▶ **Problem description**
All of the data that follows is to be printed exactly, without pictures.
:: Records ::
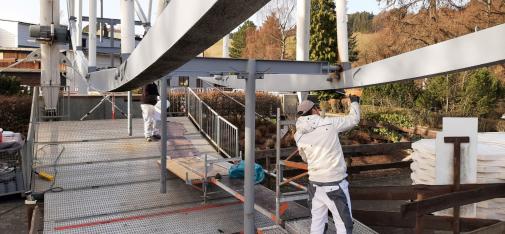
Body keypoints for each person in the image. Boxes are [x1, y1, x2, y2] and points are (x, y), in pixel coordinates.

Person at [294, 96, 360, 234]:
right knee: (344, 224)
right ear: (313, 110)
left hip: (315, 184)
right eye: (317, 108)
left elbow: (305, 158)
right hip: (334, 184)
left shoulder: (298, 134)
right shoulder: (329, 124)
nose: (319, 110)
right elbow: (353, 120)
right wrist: (354, 102)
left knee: (317, 222)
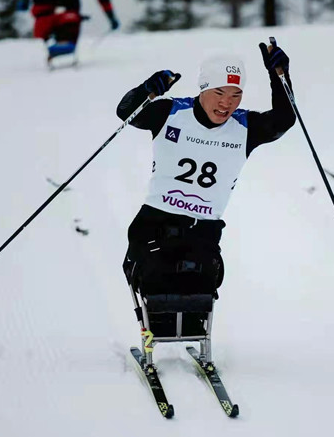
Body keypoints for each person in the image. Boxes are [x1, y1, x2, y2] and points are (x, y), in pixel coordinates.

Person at [116, 40, 295, 301]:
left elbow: (284, 120)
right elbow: (126, 112)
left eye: (236, 95)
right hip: (154, 223)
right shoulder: (171, 113)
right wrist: (146, 90)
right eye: (219, 92)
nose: (227, 104)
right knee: (153, 279)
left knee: (199, 286)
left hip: (202, 231)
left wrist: (279, 74)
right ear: (203, 88)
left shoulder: (245, 127)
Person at [17, 0, 119, 55]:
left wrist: (110, 15)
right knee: (44, 27)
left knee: (69, 22)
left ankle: (65, 46)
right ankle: (44, 49)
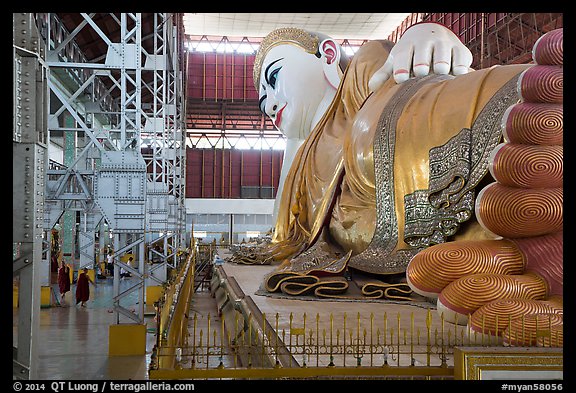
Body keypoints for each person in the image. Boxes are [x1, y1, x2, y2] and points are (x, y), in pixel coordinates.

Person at [237, 24, 562, 344]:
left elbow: (405, 76)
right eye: (262, 100)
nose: (268, 103)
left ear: (328, 55)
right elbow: (286, 233)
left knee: (368, 141)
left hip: (434, 165)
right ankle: (520, 237)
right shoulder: (304, 156)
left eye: (274, 78)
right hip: (433, 235)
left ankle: (526, 101)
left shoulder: (359, 76)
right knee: (467, 249)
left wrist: (428, 34)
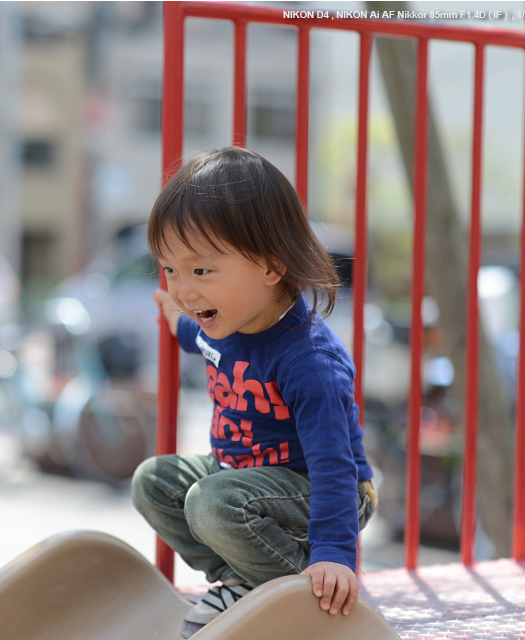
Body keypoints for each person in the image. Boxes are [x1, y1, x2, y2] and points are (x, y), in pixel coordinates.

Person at [131, 146, 377, 638]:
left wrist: (335, 553)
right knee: (154, 481)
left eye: (200, 271)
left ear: (270, 266)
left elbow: (334, 463)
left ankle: (308, 594)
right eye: (171, 270)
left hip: (322, 492)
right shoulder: (224, 321)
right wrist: (172, 312)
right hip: (240, 481)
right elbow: (191, 334)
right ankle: (240, 580)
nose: (183, 289)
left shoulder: (308, 360)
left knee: (210, 502)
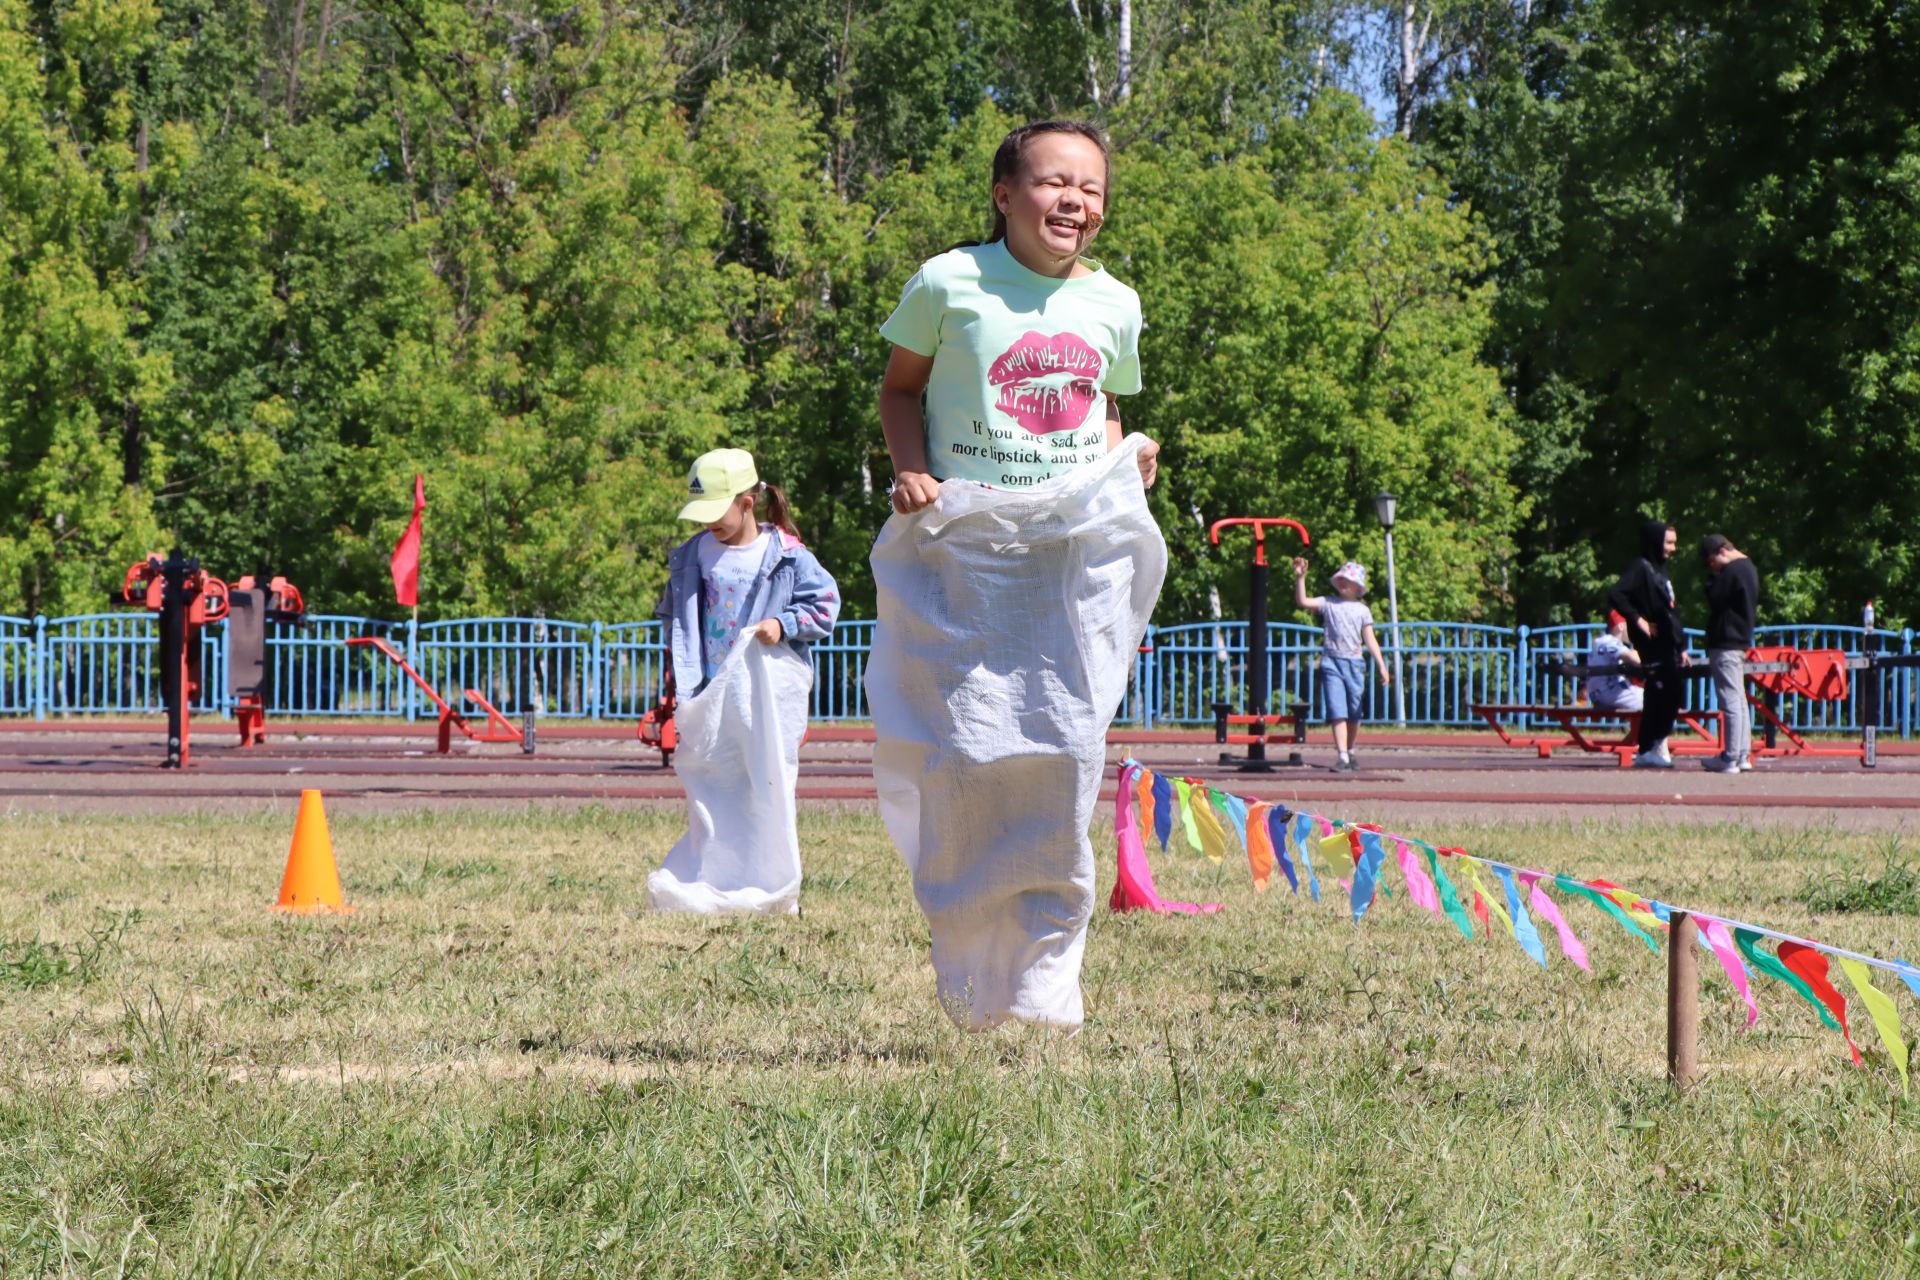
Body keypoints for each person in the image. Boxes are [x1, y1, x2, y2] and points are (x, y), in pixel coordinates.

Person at [867, 119, 1167, 1030]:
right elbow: (899, 388)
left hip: (1067, 552)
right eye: (1054, 182)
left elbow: (1105, 404)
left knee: (1070, 749)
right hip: (969, 544)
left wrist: (1123, 463)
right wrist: (912, 468)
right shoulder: (948, 282)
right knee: (969, 749)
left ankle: (1045, 983)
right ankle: (968, 961)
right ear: (1005, 195)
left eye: (1093, 189)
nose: (1076, 200)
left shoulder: (1116, 302)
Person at [648, 447, 840, 915]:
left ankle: (768, 881)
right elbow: (676, 628)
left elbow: (825, 607)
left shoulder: (787, 556)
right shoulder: (692, 556)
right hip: (708, 695)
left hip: (761, 697)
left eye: (716, 512)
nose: (708, 523)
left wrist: (785, 624)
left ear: (748, 503)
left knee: (765, 785)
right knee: (711, 784)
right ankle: (716, 876)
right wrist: (671, 688)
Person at [1290, 558, 1391, 771]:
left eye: (1350, 580)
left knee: (1354, 713)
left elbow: (1370, 639)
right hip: (1331, 662)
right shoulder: (1328, 603)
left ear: (1358, 587)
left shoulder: (1362, 610)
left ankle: (1350, 749)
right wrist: (1301, 577)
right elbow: (1303, 602)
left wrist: (1381, 664)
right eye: (1342, 578)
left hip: (1354, 664)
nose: (1344, 582)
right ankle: (1342, 755)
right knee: (1337, 710)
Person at [1606, 518, 1690, 768]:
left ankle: (1652, 745)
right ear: (1655, 541)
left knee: (1671, 693)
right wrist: (1637, 619)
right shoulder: (1640, 567)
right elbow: (1616, 594)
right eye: (1669, 542)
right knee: (1660, 692)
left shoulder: (1661, 571)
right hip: (1653, 643)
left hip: (1668, 643)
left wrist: (1681, 645)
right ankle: (1648, 747)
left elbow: (1671, 610)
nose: (1673, 548)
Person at [1700, 533, 1759, 774]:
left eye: (1711, 562)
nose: (1712, 568)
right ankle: (1742, 754)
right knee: (1740, 699)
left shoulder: (1733, 571)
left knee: (1730, 699)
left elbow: (1714, 596)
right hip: (1740, 641)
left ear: (1722, 551)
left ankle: (1730, 756)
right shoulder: (1749, 568)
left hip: (1726, 642)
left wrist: (1712, 581)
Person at [1585, 611, 1643, 713]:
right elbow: (1636, 659)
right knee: (1657, 699)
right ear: (1621, 626)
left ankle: (1638, 729)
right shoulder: (1609, 641)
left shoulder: (1602, 641)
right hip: (1609, 692)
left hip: (1601, 693)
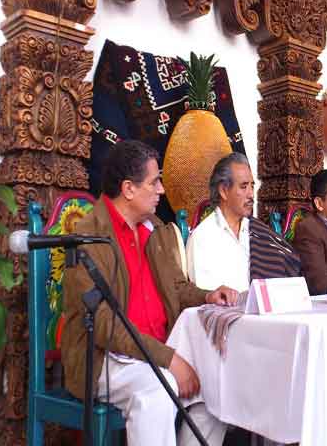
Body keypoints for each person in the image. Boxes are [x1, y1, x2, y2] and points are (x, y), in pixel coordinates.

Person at [62, 140, 240, 446]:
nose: (161, 190)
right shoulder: (89, 235)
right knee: (157, 388)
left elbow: (177, 289)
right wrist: (169, 360)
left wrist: (207, 296)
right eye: (154, 182)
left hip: (162, 345)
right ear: (129, 189)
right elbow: (104, 325)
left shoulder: (155, 228)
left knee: (221, 383)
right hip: (104, 356)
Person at [186, 152, 301, 293]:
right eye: (243, 186)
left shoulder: (258, 231)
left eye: (252, 186)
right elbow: (208, 297)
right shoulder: (202, 237)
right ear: (224, 191)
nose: (251, 194)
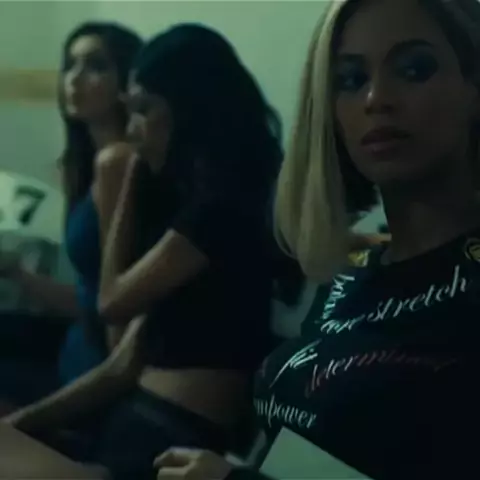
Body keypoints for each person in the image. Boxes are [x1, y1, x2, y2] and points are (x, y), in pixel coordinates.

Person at [154, 1, 480, 479]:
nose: (376, 98)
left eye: (414, 69)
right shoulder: (351, 275)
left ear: (474, 88)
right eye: (350, 80)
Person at [4, 23, 282, 480]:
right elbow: (121, 365)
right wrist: (21, 424)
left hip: (173, 430)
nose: (132, 129)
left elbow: (112, 302)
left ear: (188, 112)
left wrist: (128, 176)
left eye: (143, 110)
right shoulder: (196, 206)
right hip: (138, 414)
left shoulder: (220, 213)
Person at [0, 22, 142, 413]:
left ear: (127, 81)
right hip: (76, 342)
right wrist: (18, 274)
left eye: (95, 66)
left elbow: (113, 310)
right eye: (70, 65)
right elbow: (89, 298)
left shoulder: (121, 163)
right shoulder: (82, 166)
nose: (74, 79)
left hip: (97, 360)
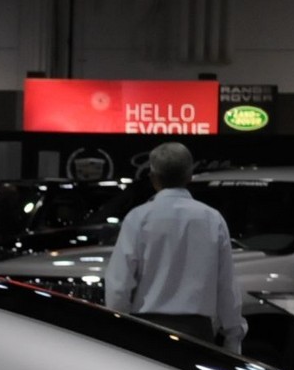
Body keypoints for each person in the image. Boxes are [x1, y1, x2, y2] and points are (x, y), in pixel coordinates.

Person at [100, 141, 244, 351]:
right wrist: (233, 335)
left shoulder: (138, 218)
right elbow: (226, 285)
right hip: (198, 333)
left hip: (146, 331)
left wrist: (119, 328)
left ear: (153, 177)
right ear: (190, 176)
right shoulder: (212, 219)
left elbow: (119, 285)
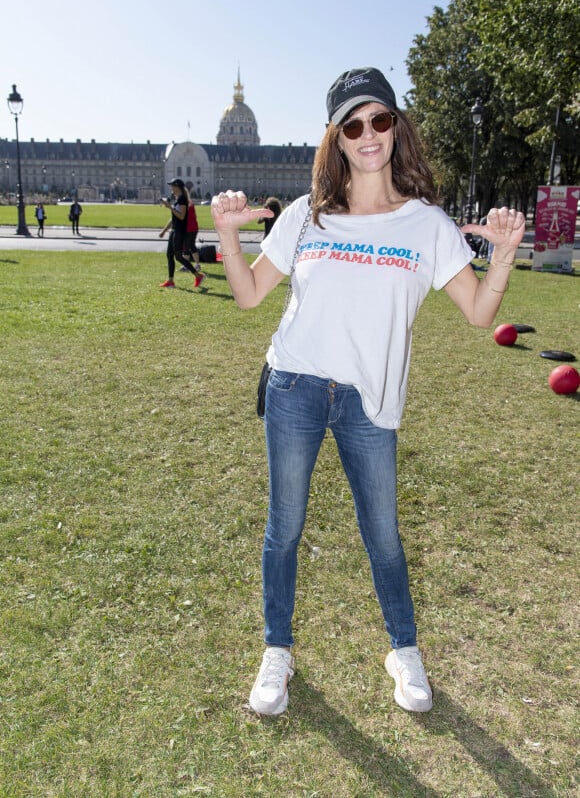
:::
▶ **Reply to the exercise**
Body keypoints for each person in the image. Boxes are [x1, y1, x2, y2] and points are (x, y), in pixel coordinates.

Person at [294, 96, 360, 234]:
right knee: (344, 224)
right ear: (313, 110)
left hip: (315, 184)
right eye: (317, 108)
left elbow: (305, 158)
right hip: (334, 184)
left shoulder: (298, 134)
right shoulder: (329, 124)
nose: (319, 110)
right elbow: (353, 120)
right wrist: (354, 102)
left knee: (317, 222)
Body keypoints for each person in the image. Boxes are [x1, y1, x2, y2] and points are (x, y), in pixel coordinates.

Person at [116, 40, 295, 301]:
left elbow: (284, 120)
right elbow: (126, 112)
left eye: (236, 95)
right hip: (154, 223)
right shoulder: (171, 113)
right wrist: (146, 90)
right eye: (219, 92)
nose: (227, 104)
right knee: (153, 279)
left knee: (199, 286)
left hip: (202, 231)
left wrist: (279, 74)
right ear: (203, 88)
left shoulder: (245, 127)
Person at [17, 0, 119, 55]:
left wrist: (110, 15)
right knee: (44, 27)
left knee: (69, 22)
left ankle: (65, 46)
right ankle: (44, 49)
Body keypoints for each person in the image. Boxes are [x1, y1, x2, y2] and points are (x, y), in pixel coordinates.

Person at [237, 24, 562, 344]:
left elbow: (405, 76)
right eye: (262, 100)
nose: (268, 103)
left ear: (328, 55)
right elbow: (286, 233)
left knee: (368, 141)
left hip: (434, 165)
right ankle: (520, 237)
right shoulder: (304, 156)
left eye: (274, 78)
right hip: (433, 235)
left ankle: (526, 101)
left shoulder: (359, 76)
right knee: (467, 249)
left wrist: (428, 34)
Body keypoints for each person in the image. Boxes are [x1, y1, x2, y2] and points are (x, y), in pixel coordinates.

Person at [131, 146, 377, 638]:
left wrist: (335, 553)
right knee: (154, 481)
left eye: (200, 271)
left ear: (270, 266)
left elbow: (334, 463)
left ankle: (308, 594)
right eye: (171, 270)
left hip: (322, 492)
right shoulder: (224, 321)
right wrist: (172, 312)
right hip: (240, 481)
right elbow: (191, 334)
right ankle: (240, 580)
nose: (183, 289)
left shoulder: (308, 360)
left knee: (210, 502)
Body keypoints for each person in the image. Boxes are [x1, y1, x2, y2] and points are (x, y), in pixel coordinates.

Person at [867, 119, 1167, 1030]:
right elbow: (899, 388)
left hip: (1067, 552)
right eye: (1054, 182)
left elbow: (1105, 404)
left knee: (1070, 749)
right hip: (969, 544)
left wrist: (1123, 463)
right wrist: (912, 468)
right shoulder: (948, 282)
right knee: (969, 749)
left ankle: (1045, 983)
right ankle: (968, 961)
right ear: (1005, 195)
left eye: (1093, 189)
nose: (1076, 200)
left shoulder: (1116, 302)
Person at [648, 447, 840, 915]:
left ankle: (768, 881)
right elbow: (676, 628)
left elbow: (825, 607)
left shoulder: (787, 556)
right shoulder: (692, 556)
right hip: (708, 695)
left hip: (761, 697)
left eye: (716, 512)
nose: (708, 523)
left wrist: (785, 624)
left ear: (748, 503)
left knee: (765, 785)
right knee: (711, 784)
right ankle: (716, 876)
right wrist: (671, 688)
Person at [1290, 558, 1391, 771]:
left eye: (1350, 580)
left knee: (1354, 713)
left elbow: (1370, 639)
right hip: (1331, 662)
right shoulder: (1328, 603)
left ear: (1358, 587)
left shoulder: (1362, 610)
left ankle: (1350, 749)
right wrist: (1301, 577)
right elbow: (1303, 602)
left wrist: (1381, 664)
right eye: (1342, 578)
left hip: (1354, 664)
nose: (1344, 582)
right ankle: (1342, 755)
right knee: (1337, 710)
Person at [1606, 518, 1690, 768]:
left ankle: (1652, 745)
right ear: (1655, 541)
left knee: (1671, 693)
right wrist: (1637, 619)
right shoulder: (1640, 567)
right elbow: (1616, 594)
right eye: (1669, 542)
right knee: (1660, 692)
left shoulder: (1661, 571)
right hip: (1653, 643)
left hip: (1668, 643)
left wrist: (1681, 645)
right ankle: (1648, 747)
left elbow: (1671, 610)
nose: (1673, 548)
Person at [1700, 533, 1759, 774]:
left eye: (1711, 562)
nose: (1712, 568)
right ankle: (1742, 754)
right knee: (1740, 699)
left shoulder: (1733, 571)
left knee: (1730, 699)
left elbow: (1714, 596)
right hip: (1740, 641)
left ear: (1722, 551)
left ankle: (1730, 756)
right shoulder: (1749, 568)
left hip: (1726, 642)
left wrist: (1712, 581)
Person at [1585, 611, 1643, 713]:
right elbow: (1636, 659)
right knee: (1657, 699)
right ear: (1621, 626)
left ankle: (1638, 729)
right shoulder: (1609, 641)
left shoulder: (1602, 641)
right hip: (1609, 692)
left hip: (1601, 693)
Body keypoints for each person in the image. Boxes are [x1, y1, x2, y2] and points are (x, y), in pixel coordinates.

Person at [62, 140, 240, 446]:
nose: (161, 190)
right shoulder: (89, 235)
right knee: (157, 388)
left elbow: (177, 289)
right wrist: (169, 360)
left wrist: (207, 296)
right eye: (154, 182)
left hip: (162, 345)
right ear: (129, 189)
right elbow: (104, 325)
left shoulder: (155, 228)
left knee: (221, 383)
right hip: (104, 356)
Person at [186, 152, 301, 293]:
right eye: (243, 186)
left shoulder: (258, 231)
left eye: (252, 186)
right elbow: (208, 297)
right shoulder: (202, 237)
right ear: (224, 191)
nose: (251, 194)
Body keypoints for each person in the image. Boxes are [x1, y1, x2, y2] and points are (x, y), in pixel coordinates.

Person at [154, 1, 480, 479]:
nose: (376, 98)
left eye: (414, 69)
right shoulder: (351, 275)
left ear: (474, 88)
right eye: (350, 80)
Person at [4, 23, 282, 480]:
right elbow: (121, 365)
right wrist: (21, 424)
left hip: (173, 430)
nose: (132, 129)
left elbow: (112, 302)
left ear: (188, 112)
left wrist: (128, 176)
left eye: (143, 110)
right shoulder: (196, 206)
right hip: (138, 414)
left shoulder: (220, 213)
Person at [0, 22, 142, 413]:
left ear: (127, 81)
right hip: (76, 342)
right wrist: (18, 274)
left eye: (95, 66)
left elbow: (113, 310)
right eye: (70, 65)
right elbow: (89, 298)
left shoulder: (121, 163)
right shoulder: (82, 166)
nose: (74, 79)
left hip: (97, 360)
Body keypoints for each person in the image. Boxes are [x1, y1, x2, y2] and points are (x, y), in pixel coordinates.

Person at [100, 141, 244, 351]:
right wrist: (233, 335)
left shoulder: (138, 218)
right elbow: (226, 285)
right hip: (198, 333)
left hip: (146, 331)
left wrist: (119, 328)
left ear: (153, 177)
right ear: (190, 176)
right shoulder: (212, 219)
left elbow: (119, 285)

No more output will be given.